SuRo Capital Corp. Prices Public Offering of $70,000,000 6.00% Notes Due 2026
SAN FRANCISCO, Dec. 09, 2021 (GLOBE NEWSWIRE) -- SuRo Capital Corp. (“SuRo Capital” or the “Company”) (Nasdaq:SSSS) today announced that it has priced a registered public offering of $70,000,000 aggregate principal amount of its 6.00% Notes due 2026 (the “Notes”), which will result in net proceeds to the Company of approximately $67,462,500 (or approximately $77,634,375 if the underwriters fully exercise the overallotment option described below) based on a public offering price of 100% of the aggregate principal amount of the Notes, after deducting payment of underwriting discounts and commissions and estimated offering expenses payable by the Company.
The Notes will mature on December 30, 2026 and may be redeemed in whole or in part at any time, or from time to time, at the Company’s option on or after December 30, 2024. The Notes will bear interest at a rate of 6.00% per year, payable quarterly on March 30, June 30, September 30, and December 30 of each year, beginning on March 30, 2022. The Company has also granted the underwriters a 30-day option to purchase an additional $10,500,000 aggregate principal amount of Notes to cover overallotments, if any.

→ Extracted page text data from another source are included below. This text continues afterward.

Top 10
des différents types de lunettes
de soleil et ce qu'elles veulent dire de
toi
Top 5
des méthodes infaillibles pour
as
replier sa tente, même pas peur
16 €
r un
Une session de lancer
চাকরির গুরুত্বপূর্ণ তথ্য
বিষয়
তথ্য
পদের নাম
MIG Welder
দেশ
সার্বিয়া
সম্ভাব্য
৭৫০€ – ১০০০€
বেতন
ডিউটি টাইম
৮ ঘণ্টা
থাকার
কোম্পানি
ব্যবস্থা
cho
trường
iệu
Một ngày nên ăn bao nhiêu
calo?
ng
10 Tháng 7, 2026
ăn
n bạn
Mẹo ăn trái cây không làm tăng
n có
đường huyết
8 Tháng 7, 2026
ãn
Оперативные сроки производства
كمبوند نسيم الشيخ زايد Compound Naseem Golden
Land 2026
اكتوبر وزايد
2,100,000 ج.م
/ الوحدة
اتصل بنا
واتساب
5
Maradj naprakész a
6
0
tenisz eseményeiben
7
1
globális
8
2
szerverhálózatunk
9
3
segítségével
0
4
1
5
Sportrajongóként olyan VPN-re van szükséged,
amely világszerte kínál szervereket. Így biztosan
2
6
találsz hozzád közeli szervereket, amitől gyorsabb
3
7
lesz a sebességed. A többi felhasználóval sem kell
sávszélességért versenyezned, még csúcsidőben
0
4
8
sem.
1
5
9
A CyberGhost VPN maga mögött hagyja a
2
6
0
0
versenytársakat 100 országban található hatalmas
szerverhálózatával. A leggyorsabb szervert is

The offering is subject to customary closing conditions and is expected to close on December 17, 2021. The Company has submitted an application for the Notes to be listed and trade on The Nasdaq Global Market under the trading symbol “SSSSL”. If approved for listing, the Company expects the Notes to begin trading within 30 days from the original issue date.
The Company intends to use the net proceeds from this offering to make investments in portfolio companies in accordance with its investment objective and strategies, and for general corporate purposes.
Ladenburg Thalmann & Co. Inc., InspereX LLC, and Barrington Research Associates, Inc. are acting as underwriters of this offering.
Investors are advised to carefully consider the investment objective, risks and charges and expenses of the Company before investing. The preliminary prospectus supplement, dated December 9, 2021, and accompanying prospectus, dated July 27, 2020, each of which has been filed with the Securities and Exchange Commission, contain a description of these matters and other important information about the Company and should be read carefully before investing.
The information in the preliminary prospectus supplement, the accompanying prospectus and this press release is not complete and may be changed. This press release does not constitute an offer to sell or the solicitation of an offer to buy the securities in this offering or any other securities nor will there be any sale of these securities or any other securities referred to in this press release in any state or jurisdiction in which such offer, solicitation or sale would be unlawful prior to the registration or qualification under the securities laws of such state or jurisdiction.
A shelf registration statement relating to these securities is on file with and has been declared effective by the Securities and Exchange Commission. The offering may be made only by means of a prospectus and a related prospectus supplement, copies of which may be obtained, when available, from: Ladenburg Thalmann & Co. Inc., 640 5th Ave., 4th Floor, New York, New York 10019, or: 1-800-573-2541, or: email@example.com.
About SuRo Capital Corp.
SuRo Capital Corp. (Nasdaq:SSSS) is a publicly traded investment fund that seeks to invest in high-growth, venture-backed private companies. The fund seeks to create a portfolio of high-growth emerging private companies via a repeatable and disciplined investment approach, as well as to provide investors with access to such companies through its publicly traded common stock. SuRo Capital is headquartered in San Francisco, CA. Connect with the company on Twitter, LinkedIn, and at www.surocap.com.
Statements included herein may constitute “forward-looking statements”, which relate to future events or our future operations, performance or financial condition. Forward-looking statements include statements regarding our intentions related to the offering discussed in this press release, including the use of proceeds from the offering. These statements are not guarantees of future performance, condition or results and involve a number of risks and uncertainties. Actual results and outcomes may differ materially from those anticipated in the forward-looking statements as a result of a variety of factors, including those described from time to time in our filings with the Securities and Exchange Commission or factors that are beyond our control. The Company undertakes no obligation to publicly update or revise any forward-looking statements made herein. All forward-looking statements speak only as of the time of this press release.